On 21 December 2016 at 18:17, Milan Broz <gmazyland@xxxxxxxxx> wrote:

> So the core problem is that your crypto accelerator can operate efficiently only
> with bigger batch sizes.

Thank you for the reply. Yes, that would be rather an improvement when having
bigger block sizes.

> How big blocks your crypto hw need to be able to operate more efficiently?
> What about 4k blocks (no batches), could it be usable trade-off?

The benchmark results for Qualcomm Snapdragon SoC's (mentioned below) show
significant improvement with 4K blocks but in batches of all such contiguous
segments in the block layer's request queue in the form of a chained
scatterlist.
However, it uses the algorithm 'aes-xts' instead of the conventional
'essiv-cbc-aes'
used in dm-crypt. Also, it uses the device mapper dm-req-crypt instead
of dm-cypt.

http://nelenkov.blogspot.in/2015/05/hardware-accelerated-disk-encryption-in.html
Section : 'Performance'

Its reports and IO rate of 46.3MB/s compared to an IO rate of 25.1MB/s while
using a software-based FDE (based on dm-crypt). But I am not sure how genuine
this data is or how it was tested.

Since qualcomm SoC's use hardware backed keystore for managing keys and since
there is no easy way to make dm-crypt work with qualcomm's engines, I do not
have solid benchmark data to show an improved performance when using 4k blocks.

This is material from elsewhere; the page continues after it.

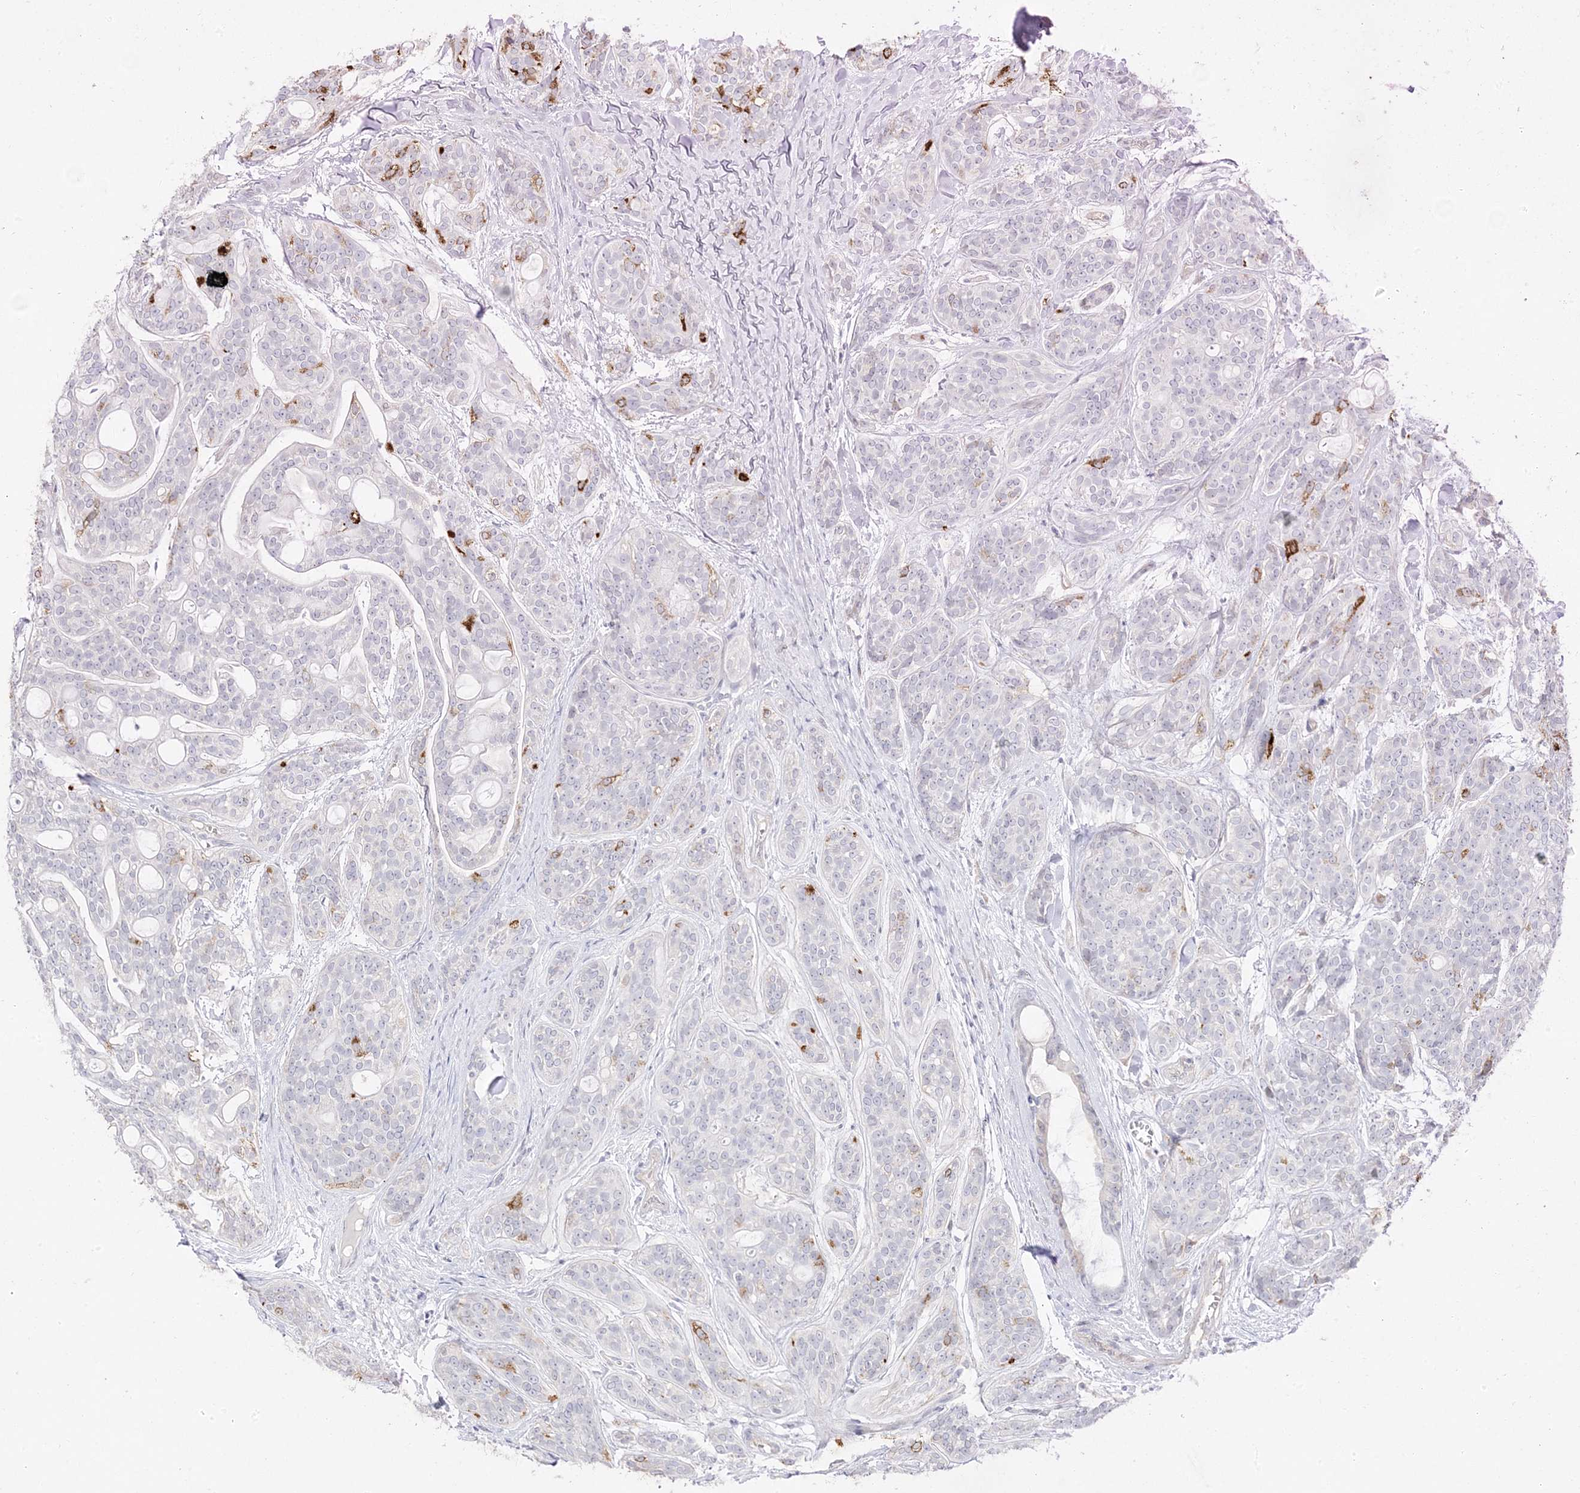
{"staining": {"intensity": "strong", "quantity": "<25%", "location": "cytoplasmic/membranous"}, "tissue": "head and neck cancer", "cell_type": "Tumor cells", "image_type": "cancer", "snomed": [{"axis": "morphology", "description": "Adenocarcinoma, NOS"}, {"axis": "topography", "description": "Head-Neck"}], "caption": "Brown immunohistochemical staining in head and neck cancer shows strong cytoplasmic/membranous staining in about <25% of tumor cells.", "gene": "TRANK1", "patient": {"sex": "male", "age": 66}}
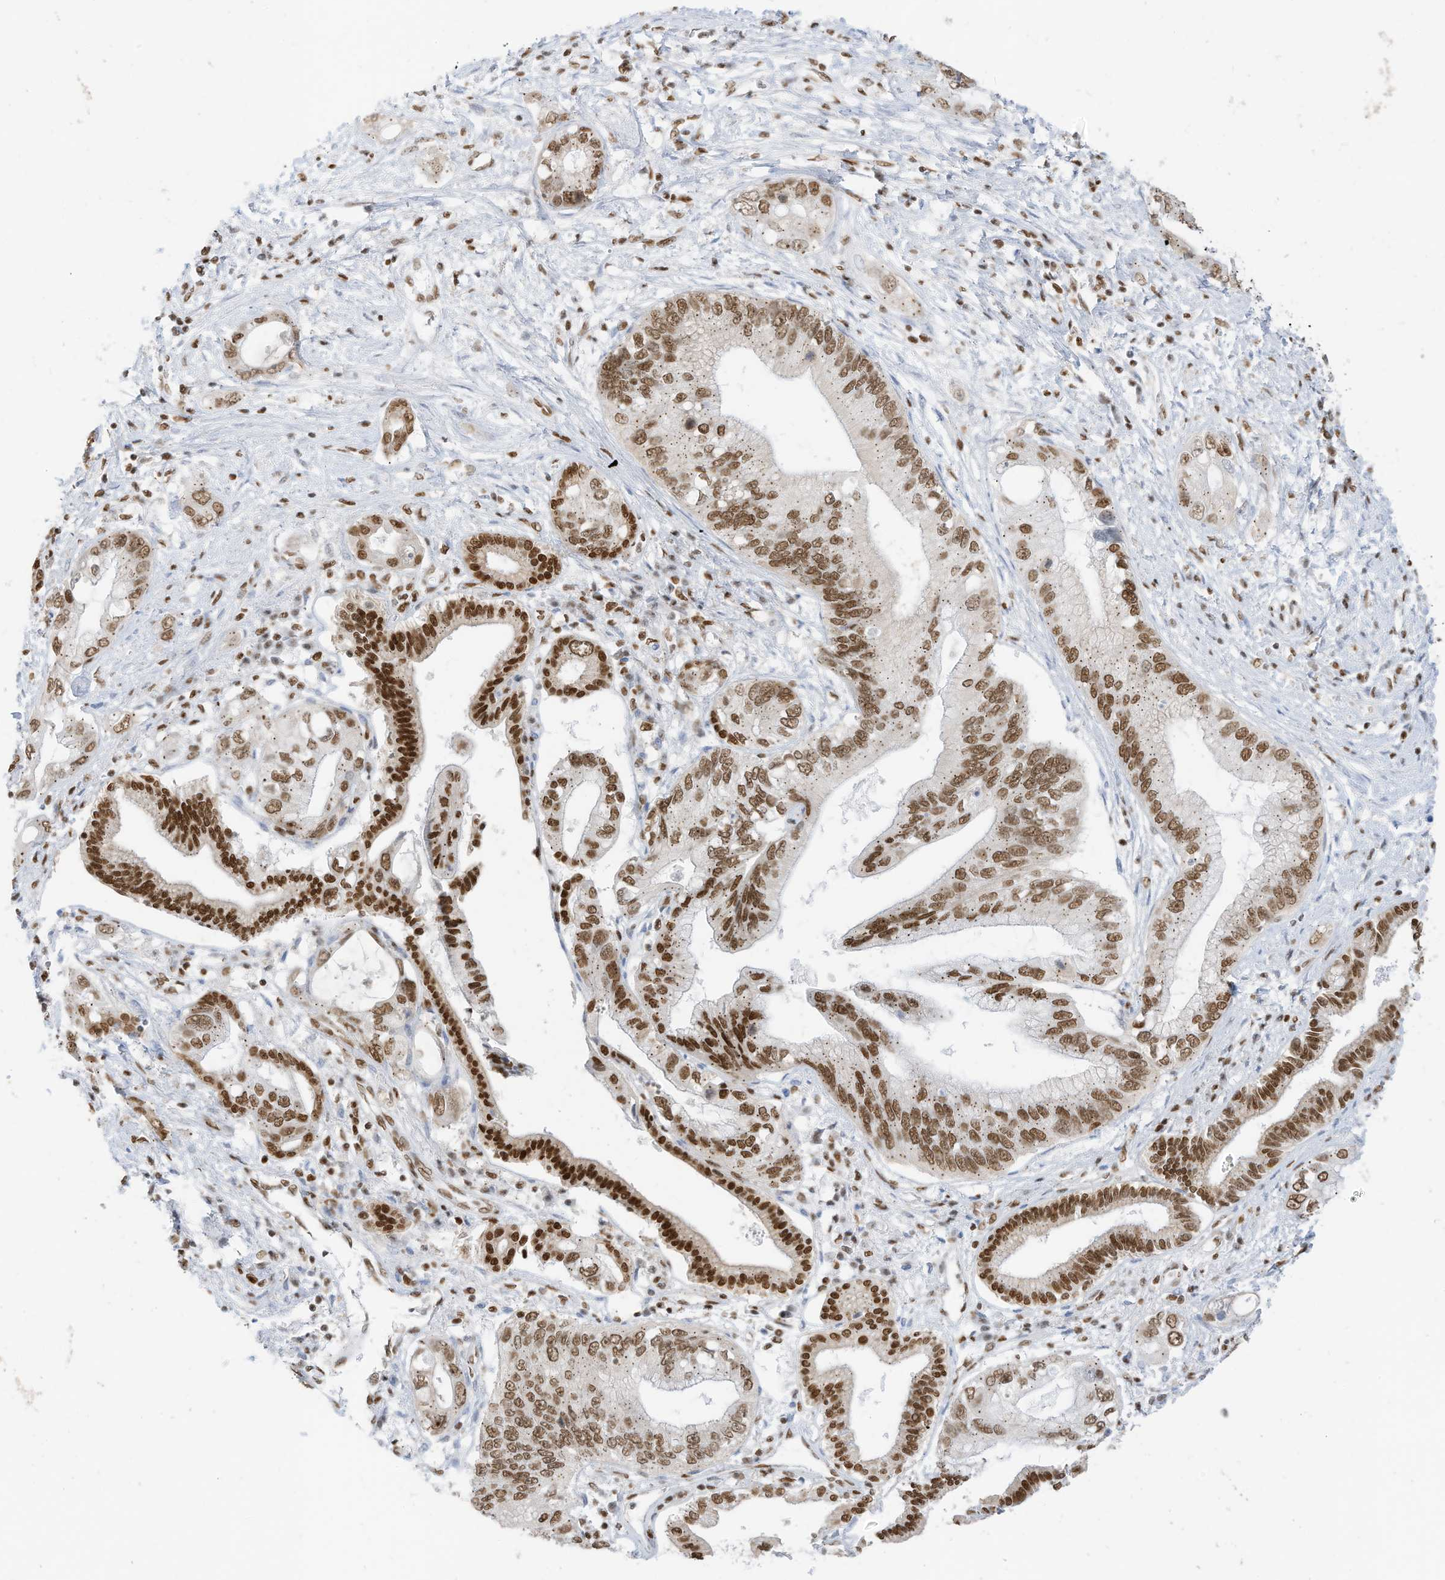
{"staining": {"intensity": "strong", "quantity": ">75%", "location": "nuclear"}, "tissue": "pancreatic cancer", "cell_type": "Tumor cells", "image_type": "cancer", "snomed": [{"axis": "morphology", "description": "Inflammation, NOS"}, {"axis": "morphology", "description": "Adenocarcinoma, NOS"}, {"axis": "topography", "description": "Pancreas"}], "caption": "Protein analysis of pancreatic adenocarcinoma tissue reveals strong nuclear staining in approximately >75% of tumor cells.", "gene": "SMARCA2", "patient": {"sex": "female", "age": 56}}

> With some (backward incompatible) changes in LUKS format I would like to see support
> for encryption blocks equivalent to sectors size, so it basically means for 4k drive 4k
> encryption block.
> (This should decrease overhead, now is everything processed on 512 blocks only.)
>
> Support of bigger block sizes would be unsafe without additional mechanism that provides
> atomic writes of multiple sectors. Maybe it applies to 4k as well on some devices though...)

Did you mean write to the crypto output buffers or the actual disk write?
I didn't quite understand how the block size for encryption affects atomic
writes as it is the block layer which handles them. As far as dm-crypt is,
concerned it just encrypts/decrypts a 'struct bio' instance and submits the IO
operation to the block layer.

> The above is not going against your proposal, I am just curious if this is enough
> to provide better performance on your hw accelerator or not.

May be I should be able to procure an open crypto board and get back to you with
some results. Or may be show even a marginal improvement while using software
algorithm by avoiding the crypto overhead for every 512 bytes.

-Binoy